Olivier Véran, ministre de la Santé fait un point de situation au 11 mars 2020
Olivier Véran, ministre de la Santé fait un point de situation au 11 mars 2020

Cédric Villani, Université de Lyon

On peut tout lire et repenser à travers la crise du Covid : nos institutions, nos dynamiques économiques, nos politiques écologiques et sociales. On peut y lire aussi des contributions de toutes les sciences, ou presque. On a beaucoup parlé du rôle de certaines applications mathématiques liées à l’intelligence artificielle ou au traçage.

Il y a aussi des sujets moins médiatiques comme la modélisation statistique des dynamiques d’épidémies. Pourquoi cette discipline joue-t-elle aujourd’hui, malgré ses incertitudes, un rôle décisif dans cette crise ?
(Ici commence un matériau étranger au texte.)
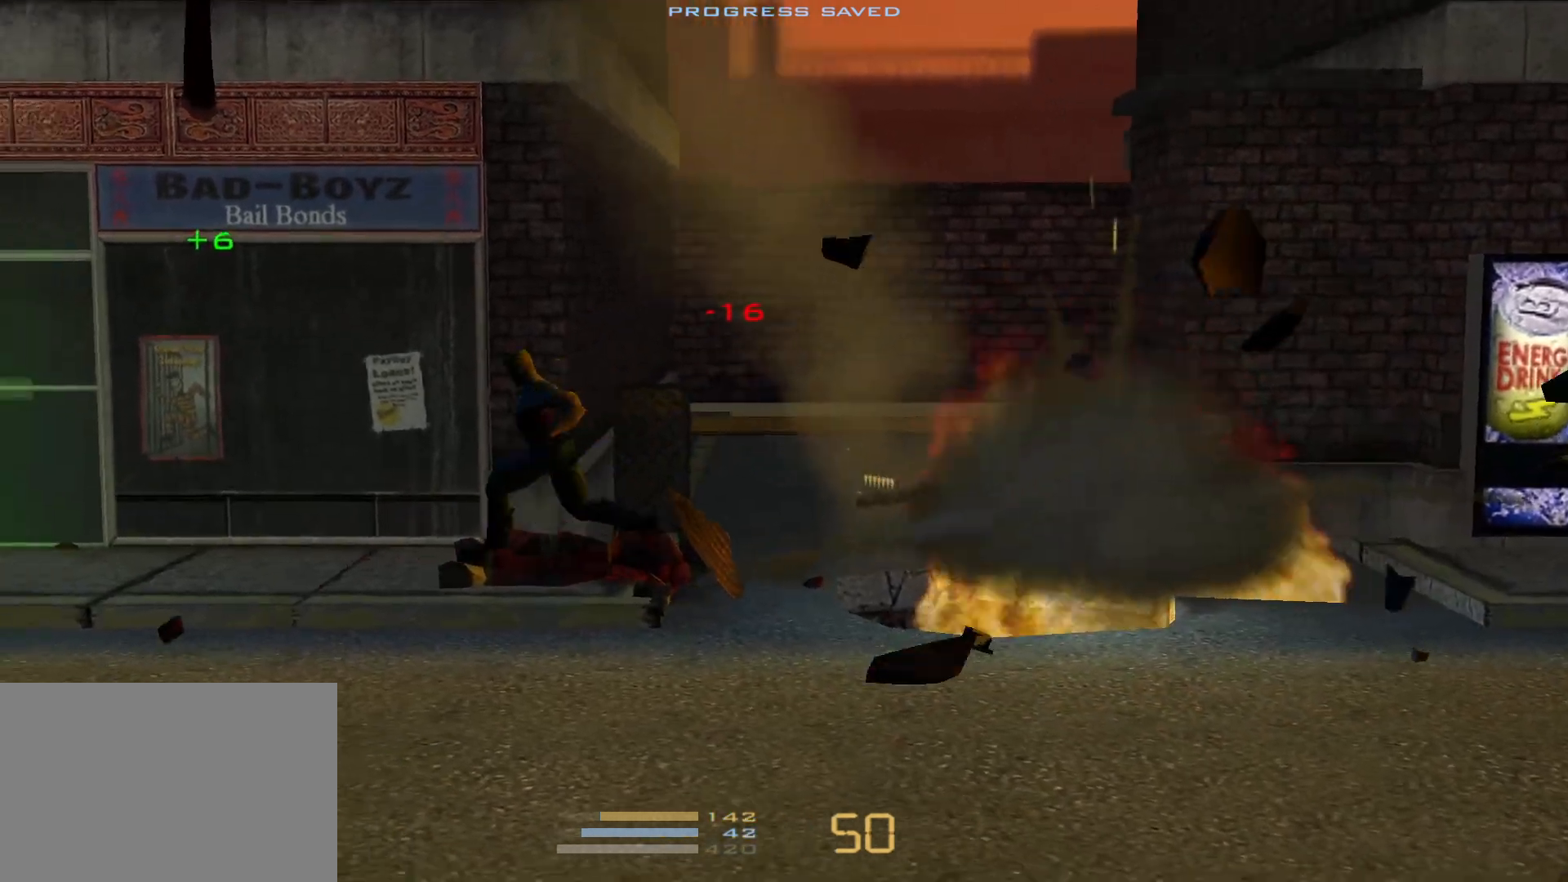
{"keys": ["pipebomb"], "events": [[67, "left", "up"]]}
Quand, à l’Office parlementaire scientifique, nous nous sommes lancés sur l’épidémie de Covid-19, notre première tâche était d’analyser et commenter l’évolution de l’épidémie. Comme tant d’observateurs à travers le monde, chaque matin nous ajoutions un point sur les courbes de décompte des cas et des décès, d’un panel de pays, et nous les observions. Croissance exponentielle ou pas ? À cette époque, même parmi les experts les plus reconnus en matière de santé en France, il n’y avait pas consensus pour savoir si la courbe française suivrait celle de l’Italie.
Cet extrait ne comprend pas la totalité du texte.